The Parallel Processing Group has been engaged in a variety of research topics in the general field of parallel and distributed systems. Some of their activities are described below. Please keep in mind that this page is still under construction.
It is widely argued that the biggest challenges in the current multicore and accelerator era do not have to do with the hardware itself, but with its software. Programming modern parallel systems is one of the hottest and most exciting topics, pursued equally by both the academic community and the computer industry. The Parallel Processing Group has a long history of research activity in the area of parallel programming models and tools for shared-memory and distributed-memory systems.
OpenMP is nowadays the de facto paradigm for programming shared-memory multiprocessor systems. With the recent additions in version 4.0 of the specifications, it aims to conquer the accelerator sector, as well. Our group has developed a lightweight and portable source-to-source compiler for OpenMP, called OMPi. The compiler takes a C program with OpenMP #pragma directives and transforms it to equivalent multithreaded C code based on POSIX (or any other type of) threads. OMPi produces code with highly competitive performance and includes a sophisticated runtime system which is quite extendible, providing tasking and unlimited multilevel parallelism support.
Some of the results of the group’s research on parallel programming have been applied to specific applications that need to leverage parallelism in order to achieve high-performance.

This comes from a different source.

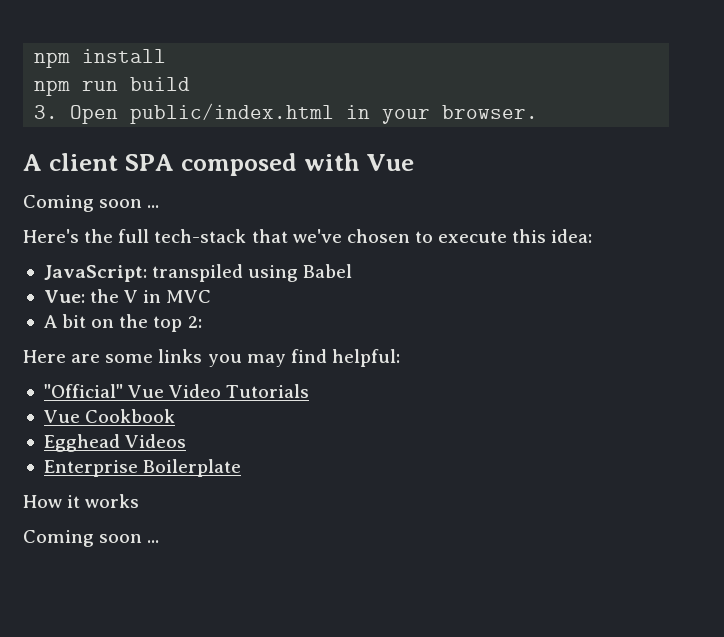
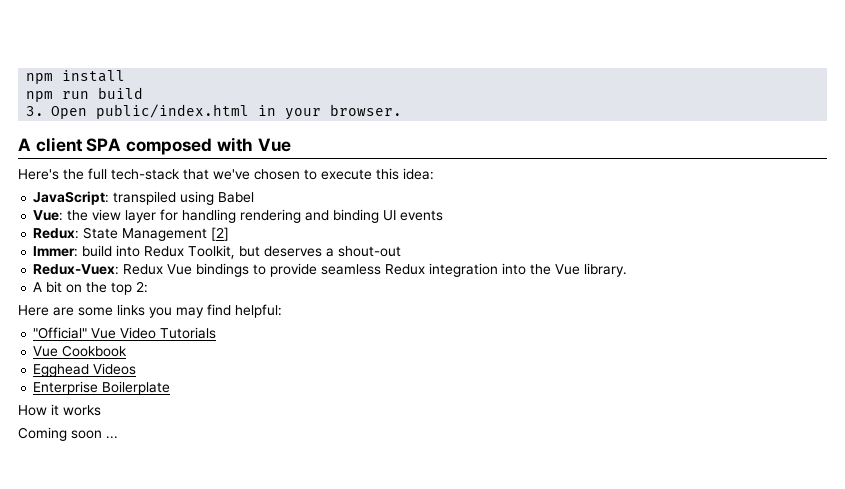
[23,195,160,212] // Coming soon ... -> (291, 145) none
[124,290,212,303] V in MVC -> [92,209,444,223] [33,227,230,241] [33,245,402,259] [33,263,628,277] view layer for handling rendering and binding UI events // Redux: State Management [2] // Immer: build into Redux Toolkit, but deserves a shout-out // Redux-Vuex: Redux Vue bindings to provide seamless Redux integration into the Vue library.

Peer-to-peer (p2p) networks consist of a large population of networked computers that offer resources and operate in a fully decentralized manner. Such systems are usually quite large and highly dynamic, and each node (computer) has only information for a small subset of the other participating nodes. Among other things, they have been used as a popular file sharing infrastructure. Our group works on two of the key challenges present in such systems:
- Locating a desired resource (search or resource discovery).
- Creating multiple copies of resources so that peers discover them faster (replication).
We have studied analytically and experimentally both problems, and we have contributed new search and replication strategies in the context of unstructured p2p systems.
Distributed-memory parallel systems are built around an interconnection network, which is used to communicate messages between the system processors/cores or nodes. In contrast to standard point-to-point (pair) communications, collective communications involve many, possibly all, nodes of the system. They refer to common communication patterns where many parties need to collectively exchange data. Typical scenarios which appear quite frequently in practice, are broadcasting (where a data item must be transmitted from a single node to all the other nodes), scattering / gathering (where a single node must send / receive a different data item to / from the other nodes), multinode broadcasting, total exchange, multicasting, etc. Collective communications have been a major feature of the Message Passing Interface (MPI) since its inception and one of the reasons for its enormous popularity.
The Parallel Processing Group has worked on all major types of collective communications, and for a variety of interconnection networks. It has contributed both analytical results and optimal or near-optimal algorithms to tackle the communication problems.